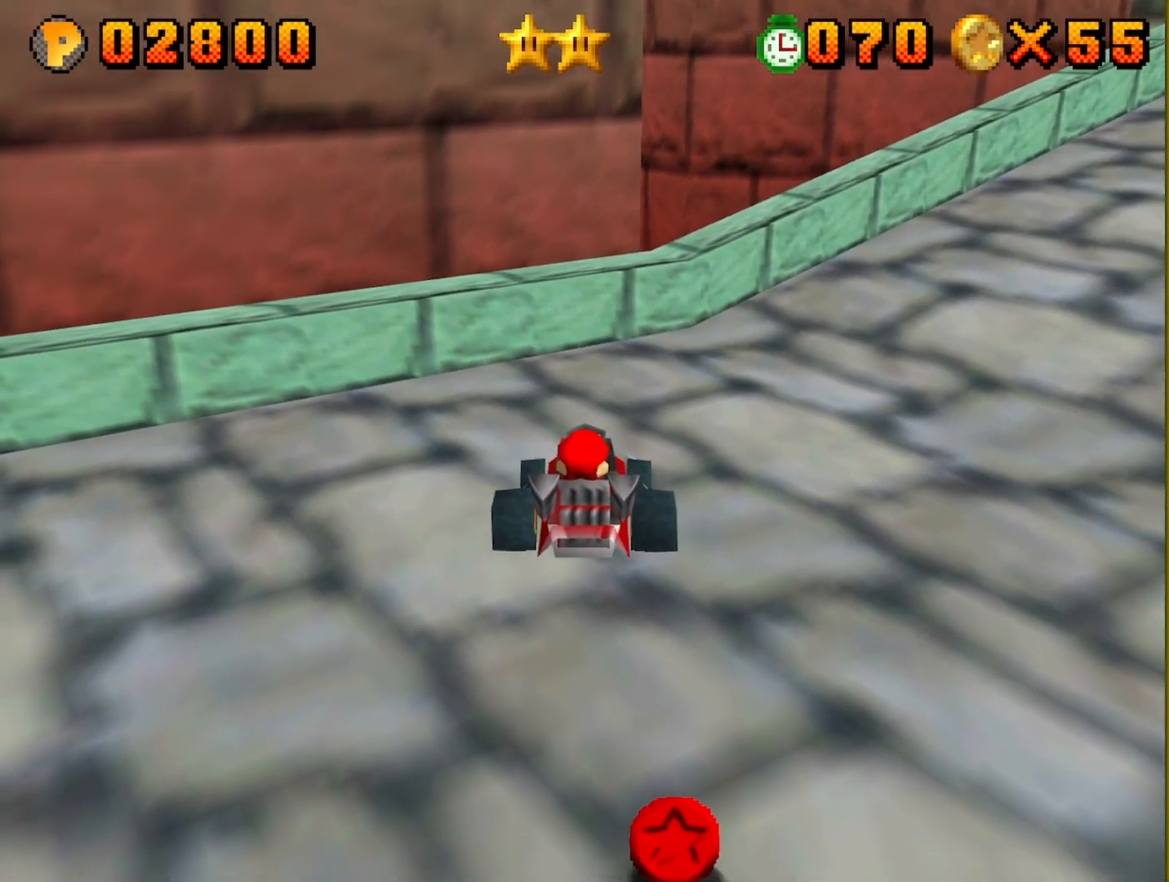
{"buttons": ["B"], "left_stick": "right", "events": [[50, "left_stick", "center"], [150, "left_stick", "left"], [433, "left_stick", "center"], [483, "left_stick", "right"]]}
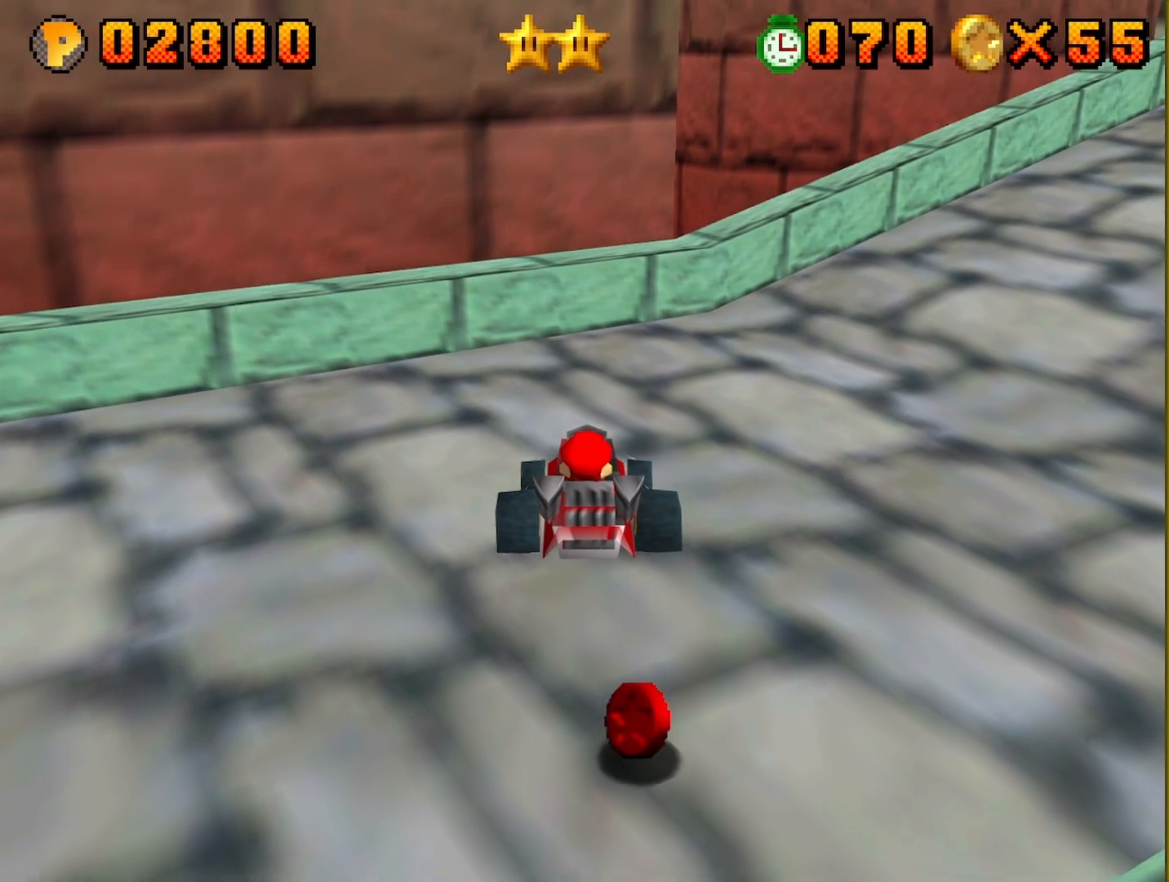
{"buttons": ["B"], "left_stick": "center", "events": [[450, "left_stick", "center"]]}
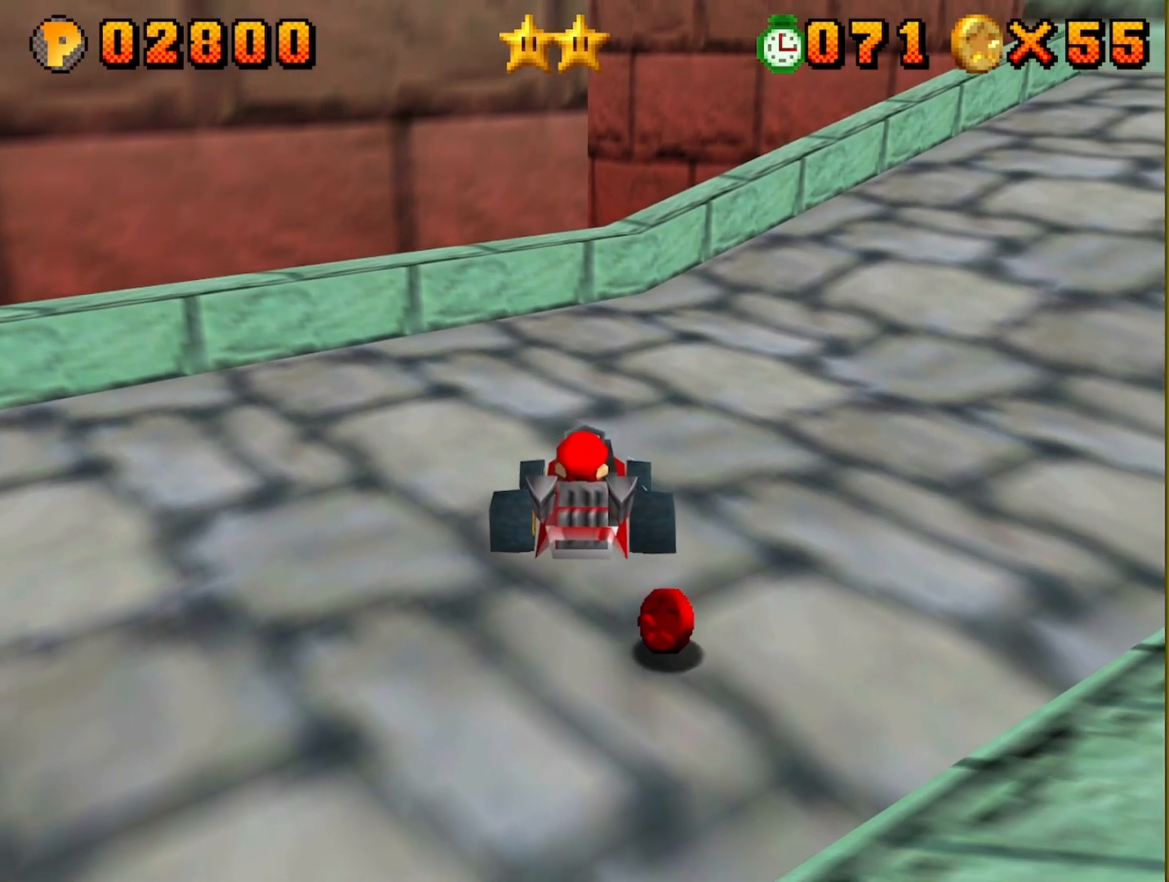
{"buttons": ["B"], "left_stick": "right", "events": [[117, "left_stick", "right"]]}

| Problem details |
What you return should match the material line for line, with the images removed.

| Written answer |
{"buttons": ["B"], "left_stick": "right", "events": [[50, "left_stick", "center"], [150, "left_stick", "left"], [433, "left_stick", "center"], [483, "left_stick", "right"]]}
{"buttons": ["B"], "left_stick": "center", "events": [[450, "left_stick", "center"]]}
{"buttons": ["B"], "left_stick": "right", "events": [[117, "left_stick", "right"]]}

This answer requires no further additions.